As peace talks between the Lord’s Resistance Army (LRA) and the Ugandan government continue in Juba, southern Sudan, the government is reportedly considering making direct contact with prominent leaders of the LRA. Vincent Otti, the second in command of the rebel group, has reportedly been in touch with senior government officials. Meanwhile, the possibility of direct negotiations with Kony was discussed in Maridi, a city in southwestern Sudan. Kirunda Kivajinja is Uganda’s minister of information; he spoke with VOA English to Africa reporter Peter Clottey about his governments’ efforts to establish direct contact with the leadership of the rebel group.
“We had demanded that Kony himself and his top aides should lead the talks. So that whatever is agreed is conclusive and has no any other further court of appeal. But that one could not be attained because Kony and his top aides were jittered. They feared that there may be many forces and any of them could be abducted…. We understood and accepted the second option. But as far as we are concerned, as government, we are directly in talks. But there may be other people who are contacting him and it’s not the government. The government has got direct talks with him in terms of his delegation, but Ugandans who are anxious that peace is around and who may have their own ways of reaching him may be talking to him.”

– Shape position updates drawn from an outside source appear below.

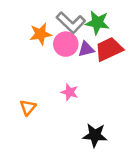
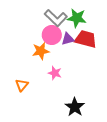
orange star: (40, 34) -> (41, 51), moved
red trapezoid: (109, 49) -> (86, 39), turned 40
black star: (95, 135) -> (75, 107), turned 30

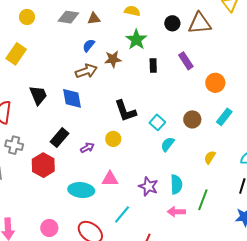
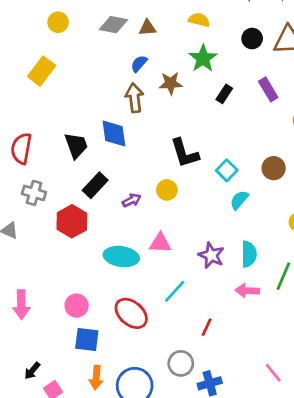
black rectangle: (153, 65) -> (224, 94), turned 32
brown arrow: (86, 71) -> (134, 98), turned -80
black trapezoid: (38, 95) -> (76, 146), moved

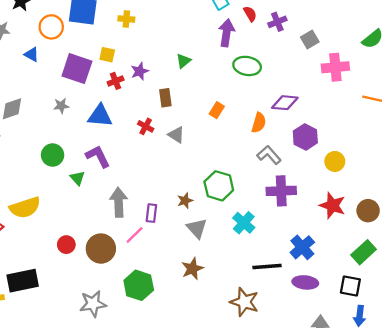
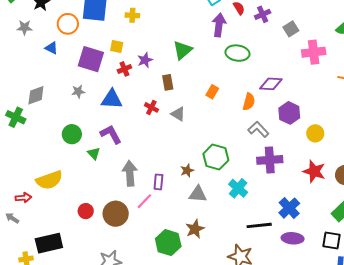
green triangle: (183, 61) -> (183, 50), size x1.5
gray triangle: (197, 228) -> (198, 194), turned -42
green hexagon: (139, 285) -> (168, 243), moved

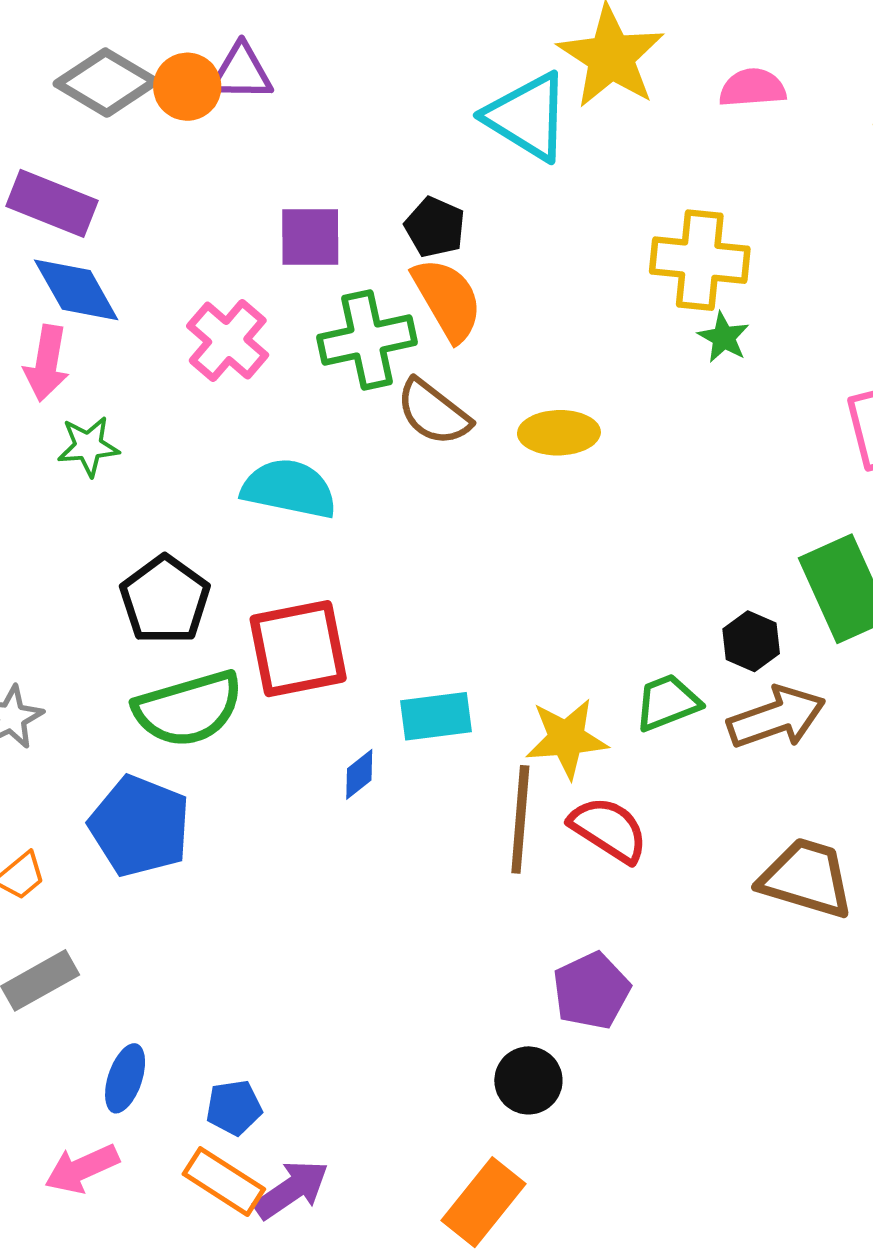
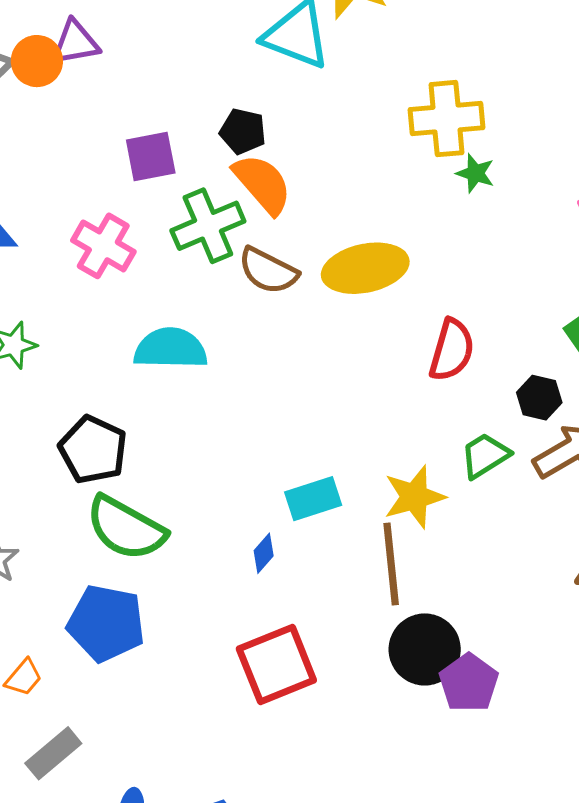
yellow ellipse: (559, 433) -> (365, 268), size x1.4
red square: (298, 649) -> (276, 664), moved
green semicircle: (188, 709) -> (126, 528), turned 56
red semicircle: (609, 829) -> (452, 350), moved, turned 84
black circle: (528, 1080) -> (425, 649), moved, size x1.4

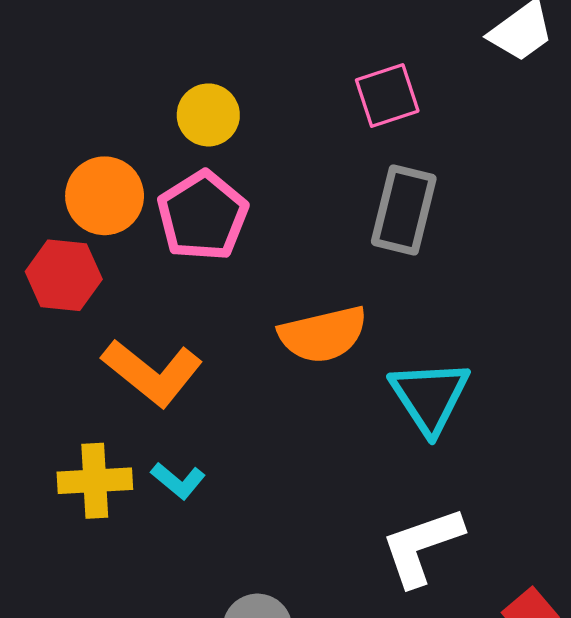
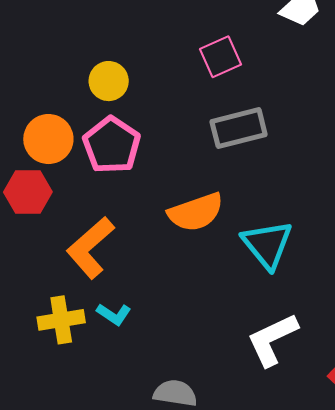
gray rectangle: (404, 210) -> (239, 128), turned 68
orange L-shape: (152, 373) -> (90, 248), turned 106

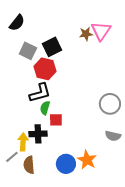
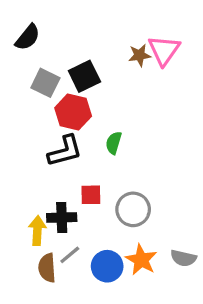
gray circle: (110, 104) -> (133, 209), moved
green semicircle: (45, 108) -> (114, 143), moved
gray semicircle: (113, 136) -> (183, 258), moved
gray line: (12, 157) -> (70, 255), moved

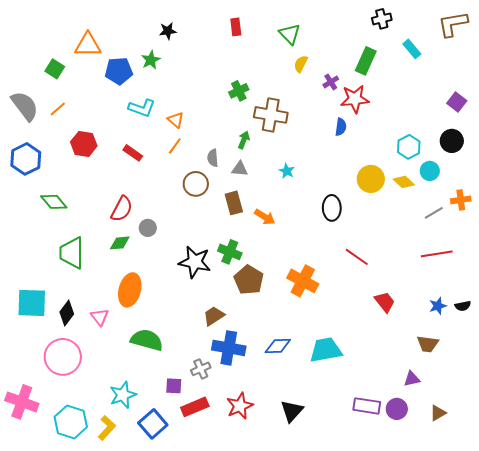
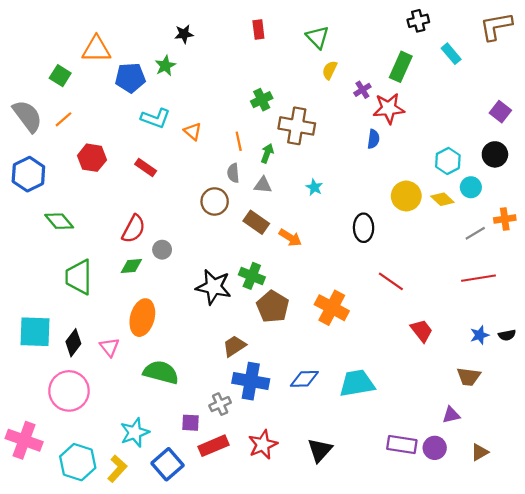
orange line: (175, 146) -> (239, 141), moved, turned -48
brown rectangle: (234, 203) -> (256, 222), turned -40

Kivajinja explains that his government is unable to guarantee the safety of Kony and his top aides during peace talks. “Now the question is that, first of all you know that the problem of sovereignty. The talks are being held in southern Sudan. The Ugandan government does not extend its territorial sovereignty so we cannot guarantee that situation. Secondly, in his atrocities, he has committed quite a lot of atrocities and many people other than the government may have personal grudges on him. So all these situations cannot be guaranteed by government.”
Kivajinja says, “As far as we are concerned, from the report we have been receiving from Juba, the talks are proceeding. Because there were preliminary remarks, we have put our nine-point program, and they are also putting theirs. So they have been put up in an agenda and they are discussing one by one.”